アジアのゲーミングおよびレジャー業界を取材して16年目を迎えたIAGの新連載では、ちょうど10年前の特集記事「幸せと感じられるほどの利益」から、2011年2月当時の話題を振り返る。
2011年2月は、シンガポール初の統合型リゾートであるリゾートワールド・セントーサのオープンから1周年を迎え、Inside Asian Gamingは、2011年2月号の表紙ですでに大成功を収めているその事業を特集した。 RWSと都市間のライバルであるマリーナベイ・サンズに刺激を受けたシンガポールの成長ストーリーはまだ始まったばかりであるものの、当時の数字はすでに大きな励みとなっていた。IAGが当時報じたように、2軒の統合型リゾート(MBSは2010年4月にオープン)の初年度におけるシンガポールの観光客数は、2010年に20%増の1,160万人となり、過去2年間の減少を覆し、同年12月には過去最高の月間113万人を記録するなど、過去最高を記録した。
その結果、RWS自体は初年度に1,500万人の訪問者を迎え、系列ホテル4軒では約70%の稼働率を誇っていた。また、一部のアトラクションは稼働していなかったが、テーマパークの入場者数は200万人を記録した。
それから10年後、RWSは国内外から年間約1,800万人の訪問者(2019年)を集める一方で、シンガポール自体には新型コロナウイルス感染症が2020年に旅行を縮小させる前の2019年には、1,910万人の外国人訪問者が訪れている。

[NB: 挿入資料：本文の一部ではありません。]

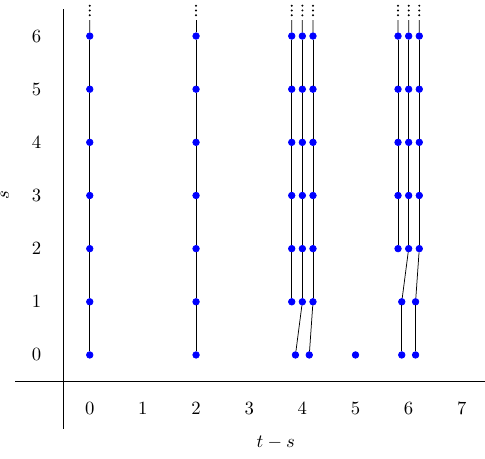
-module structure for (cid:90) / 2 [ w (cid:48) A 1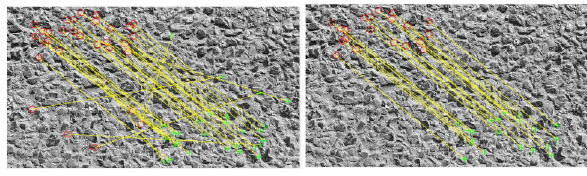
Figure 5 RANSAC to eliminate mismatched points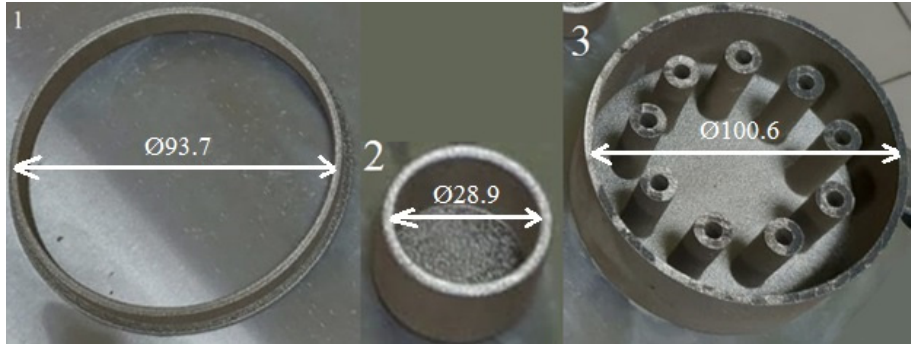
Figure 9. Tooling: 1—external cover, 2—inner cover and 3—casing.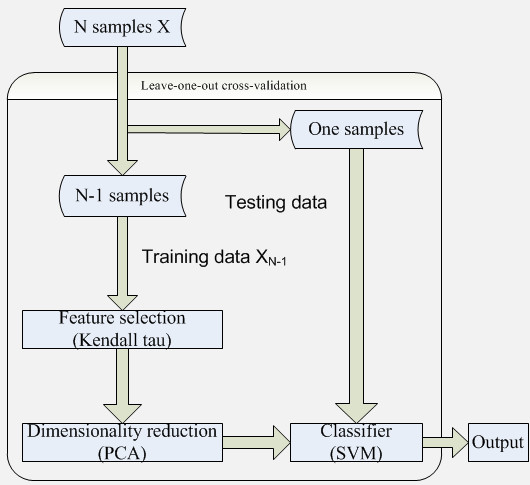
Flow chart of the algorithm.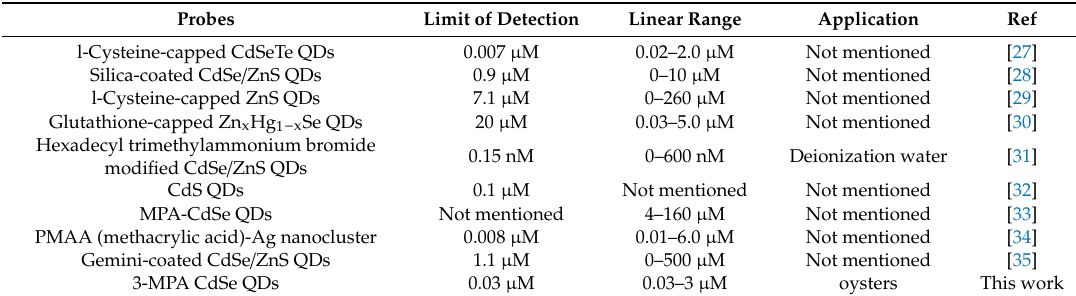
Figure 3. CdSe QDs were used for the detection of Cu 2+ in aqueous solution. ( a ) Fluorescence intensity of CdSe QDs was measured after adding different concentrations of Cu 2+ . ( b ) Fluorescence quenching efficiency of CdSe QDs was detected with different concentrations of Cu 2+ . F 0 is the fluorescence intensity of pure CdSe QDs. F is the fluorescence intensity of CdSe QDs as Cu 2+ was added with different concentrations. ( F 0 − F )/ F 0 is the fluorescence quenching efficiency of CdSe QDs. Table 2. Comparison of Cu 2 + sensors reported by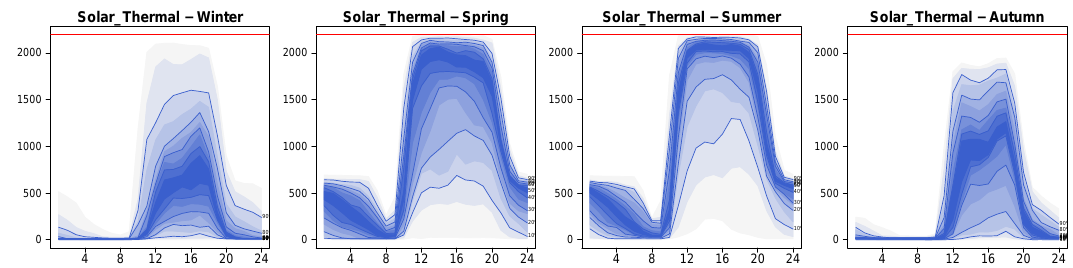
Figure 3. The Solar Thermal generation seasonal pattern for 2017. Source: authors based on the data from REE [11].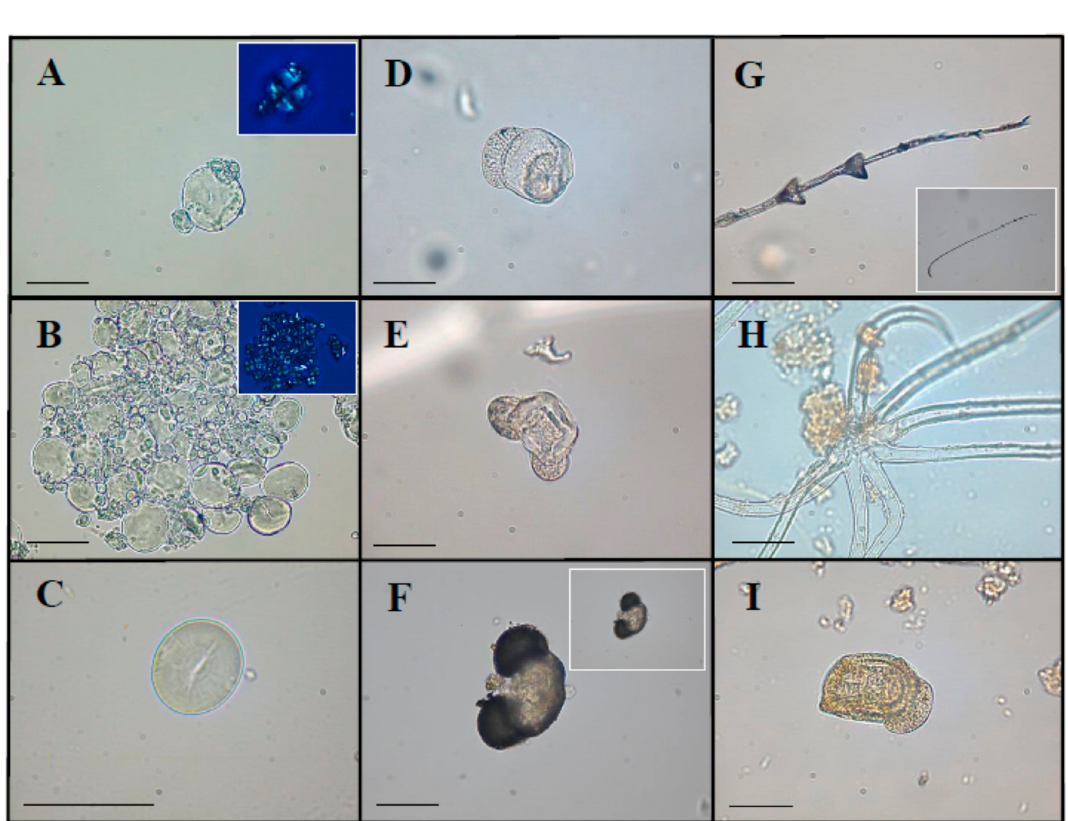
Figure 2. Mosaic of representative micro-debris found in Phoenician dental calculus by optical microscopy. ( A ) Triticeae starch granules and relative polarized image; ( B ) Aggregate of Triticeae starch grains and relative polarized images; ( C ) Modern reference of Triticum dicoccum L. starch; ( D , E ) Gymnosperm pollen grains; ( F ) Modern reference of gymnosperm pollen; ( G ) Fragment of feather barbule typical of Anseriformes; ( H ) Multiradiate non-glandular trichomes and unidentified fibers; ( I ) Damaged gymnosperm pollen grain. Each scale bar represents 40 µm.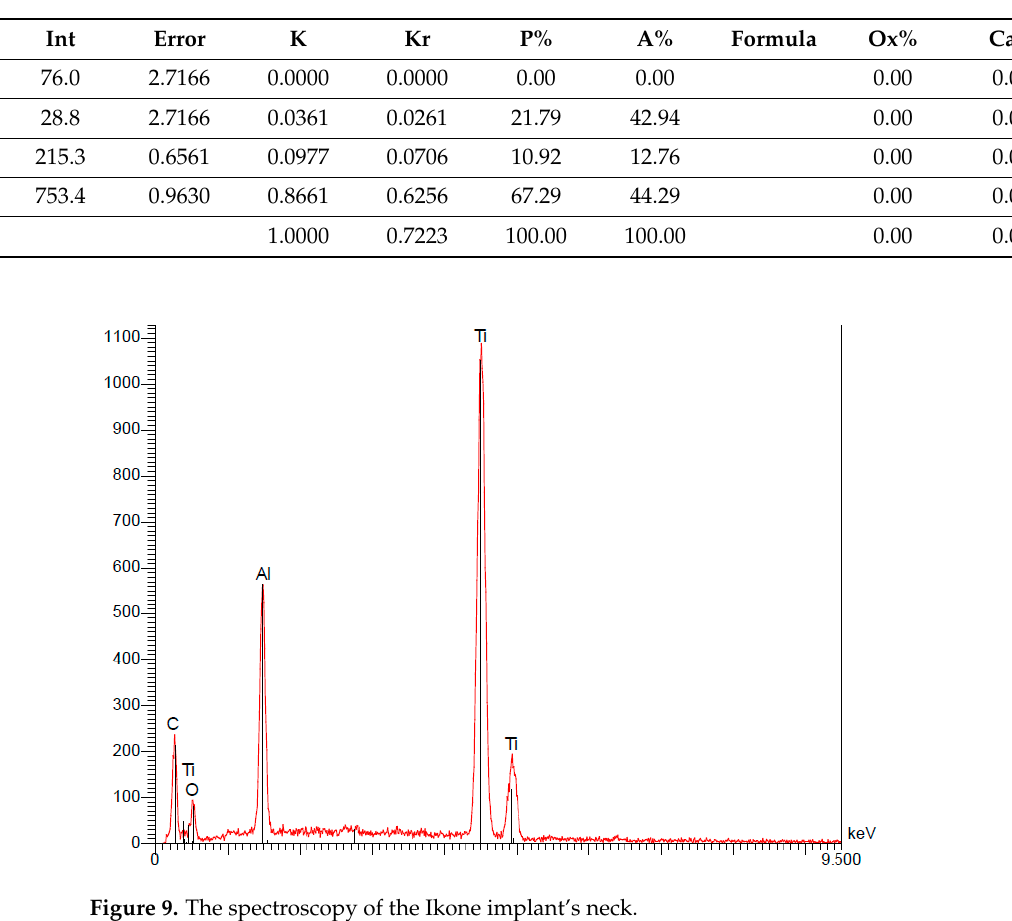
Table 7. The quantitative results of the EDS analysis of the Inkone implant’s neck demonstrating the weight percentages (P%) and atomic percentages (A%) of the elements detected.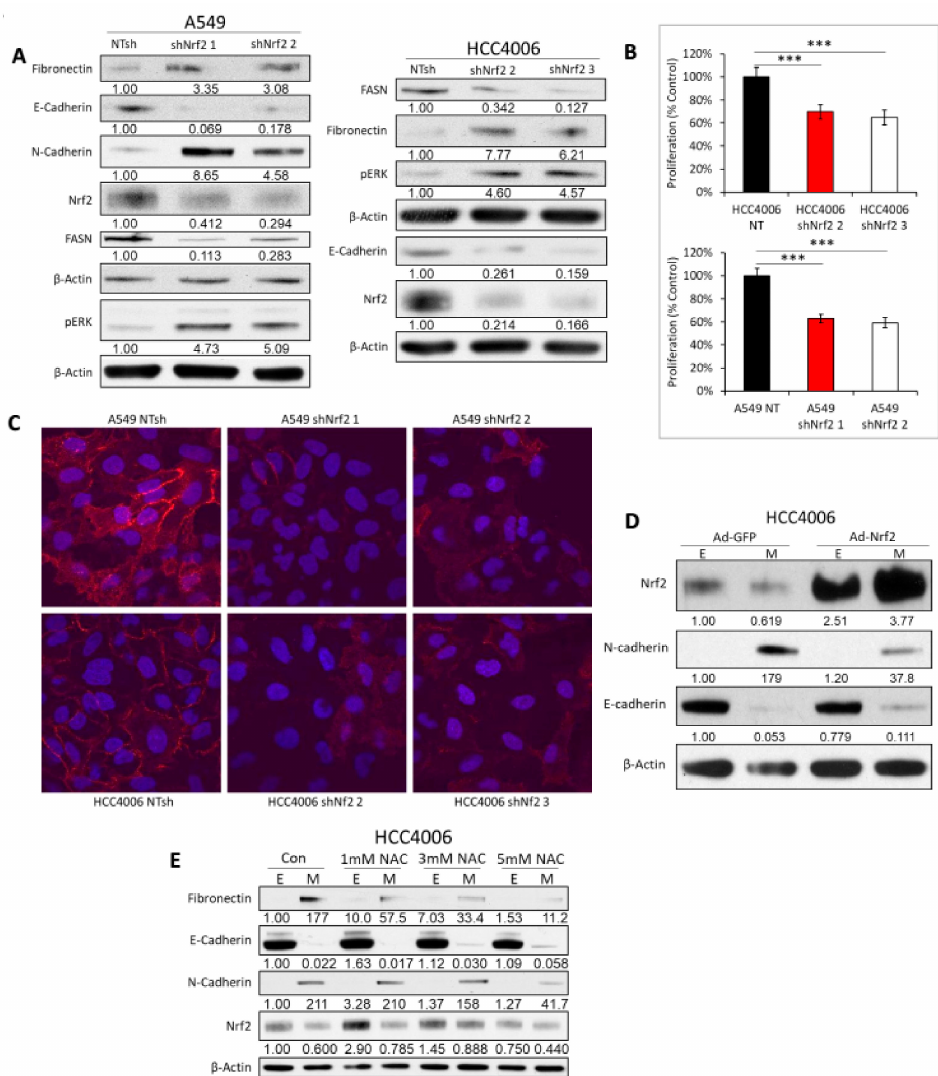
Figure 5. Nrf2 promotes an epithelial phenotype and antagonizes the mesenchymal state. ( A ) Nrf2 knockdown in A549 and HCC4006 leads to an increase in mesenchymal marker expression and a decrease in epithelial marker expression, as well as a decrease in FASN and increase in pERK by immunoblot. ( B ) Nrf2 knockdown in A549 and HCC4006 decreases cell proliferation over 72 h ( p < 0.05 *; p < 0.01 **; p < 0.001 ***). ( C ) Nrf2 Knockdown in A549 and HCC4006 causes loss of E-cadherin (red) from the cell membrane by IF, where nuclei are stained with DAPI (blue). ( D ) When Nrf2 is overexpressed in HCC4006, mesenchymal marker expression decreases (N-cad) while the epithelial marker (E-cad) increases by immunoblot. ( E ) In HCC4006, treatment with 1, 3, 5 mM NAC over the course of 72 h, a loss of M markers and gain of E markers is seen in the M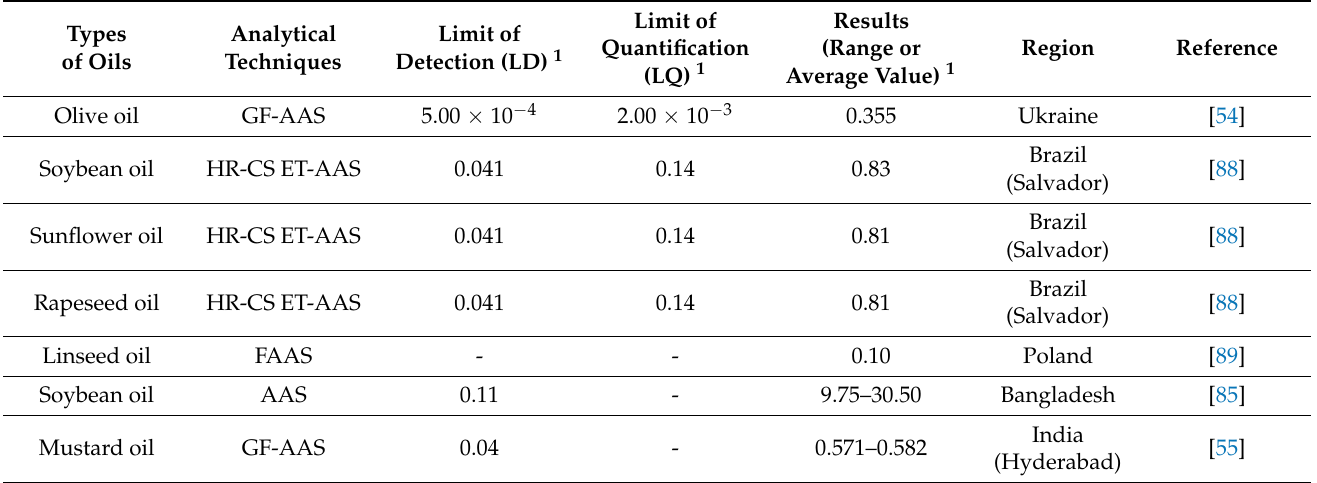
Table 5. Copper (Cu) content in edible vegetable oils, expressed in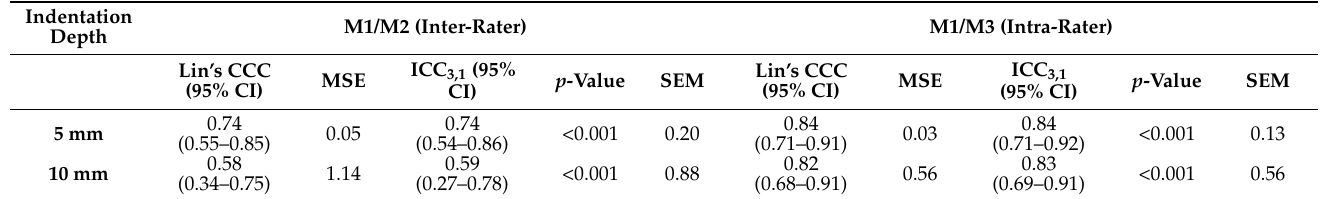
Table 3. Inter-rater and intra-rater reliability of the IndentoPro in measuring tissue stiffness.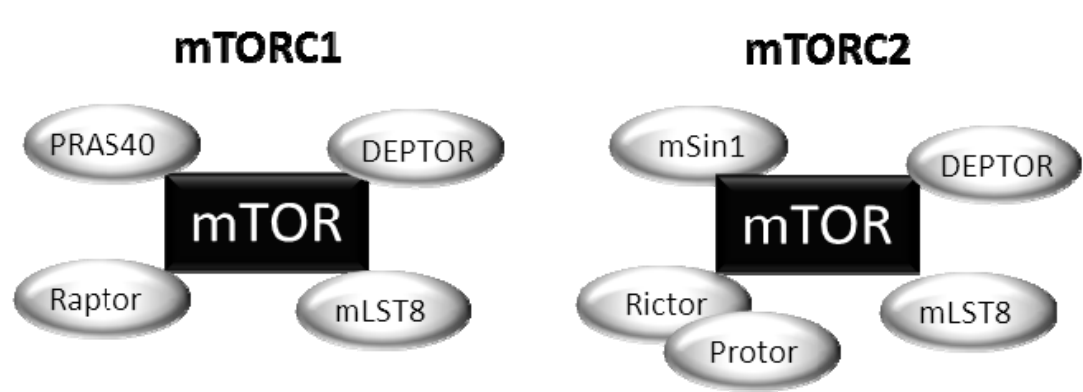
Figure 2. Schematic components of the mTOR complexes (mTORC). mTOR functions in two structural and functional distinct protein complexes: mTORC1, which contains two positive regulatory subunits, raptor and mLST8, and two negative regulators, PRAS40 and DEPTOR; and mTORC2, which contains rictor, mSin1 and Protor, and also mLST8 and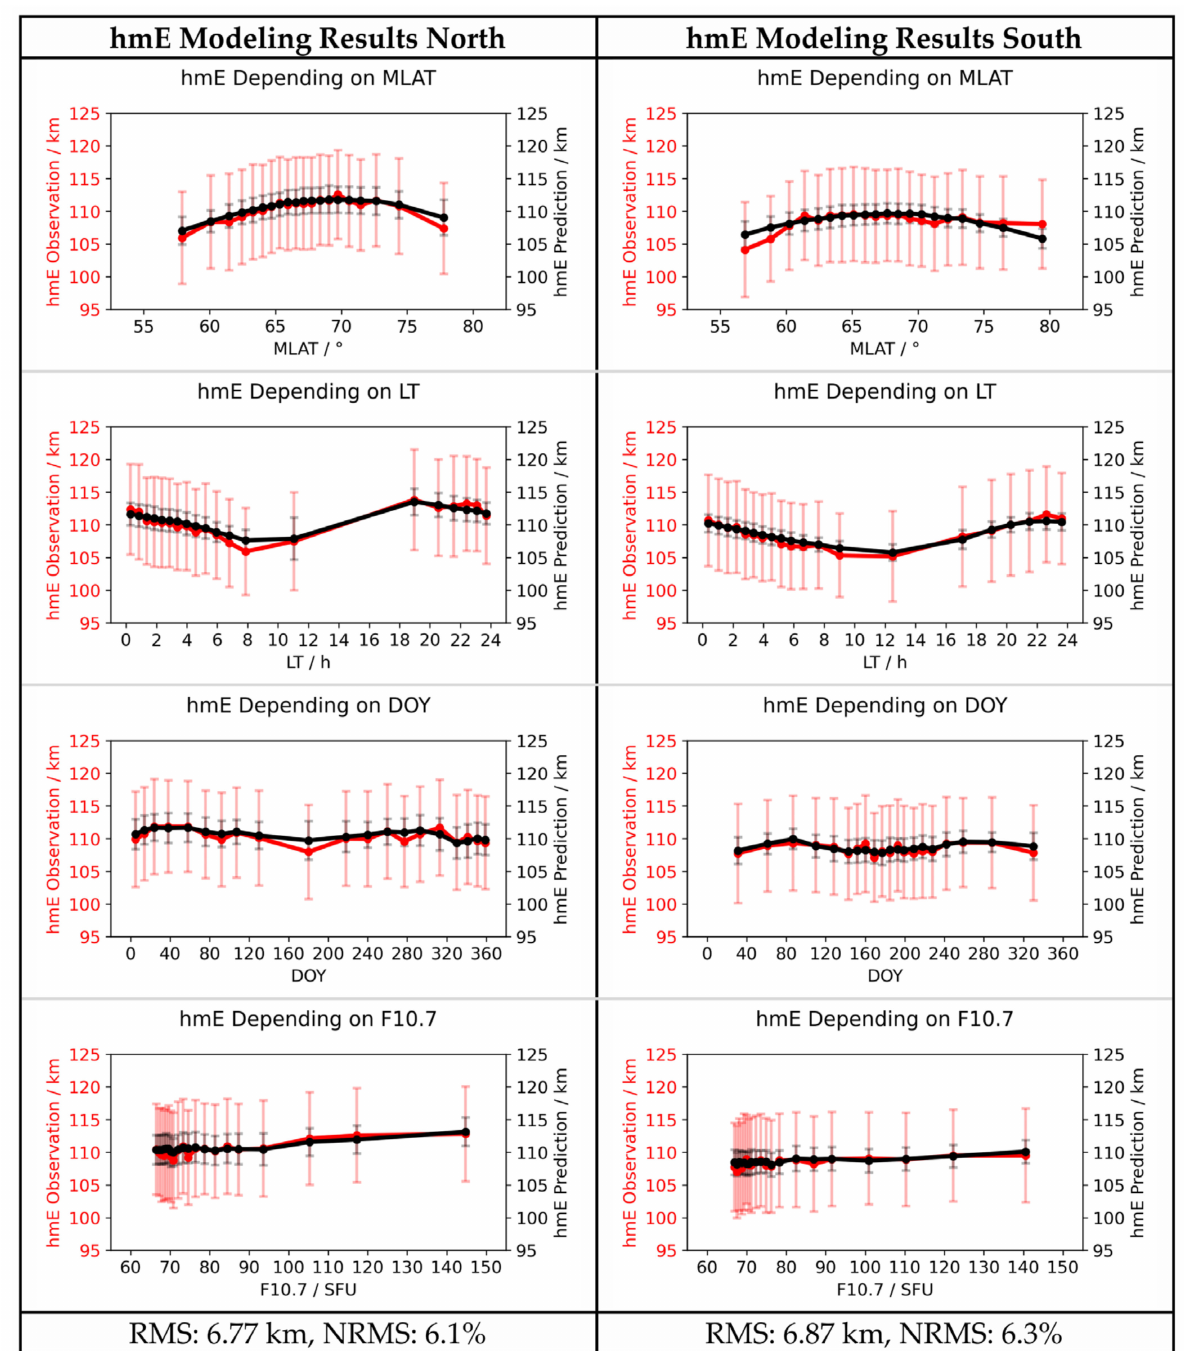
Figure 3. Observed (red) and predicted (black) hmE trends for the modeling dataset. Left column: Northern Hemisphere. Right column: Southern Hemisphere. Last row: RMS and NRMS deviation between observation and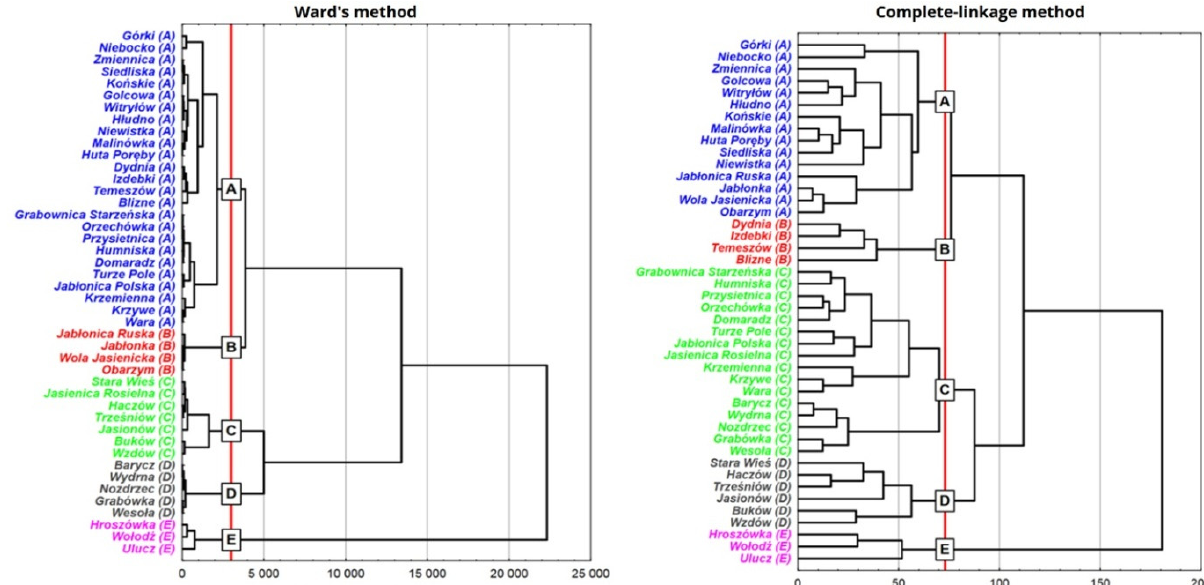
Figure 3. Division of the study area using two statistical methods.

しかし、当時から逆転した興味深い統計に、市場占有率がある。RWSは2010年第4四半期に、シンガポールのカジノ市場占有率の51.9%を獲得したが、2011年第1四半期には55.8%にまで上昇。IAGは当時のアナリストの発言を引用し、こう表現している。「マリーナベイ・サンズの方がはるかに華やかな施設であることは間違いないが、米国の事業者はこれまでのところ、比較的劣勢な競争相手であるように考えている…。アジアのギャンブラーには、ゲンティンのカジノ商品の方が、魅力的なのかもしれない」。
後にこれらの予測は、的外れであったことが証明される。MBSはシンガポールにおいて、2019年の市場占有率が64%前後と、長い間最有力の存在であり続けてきたからだ。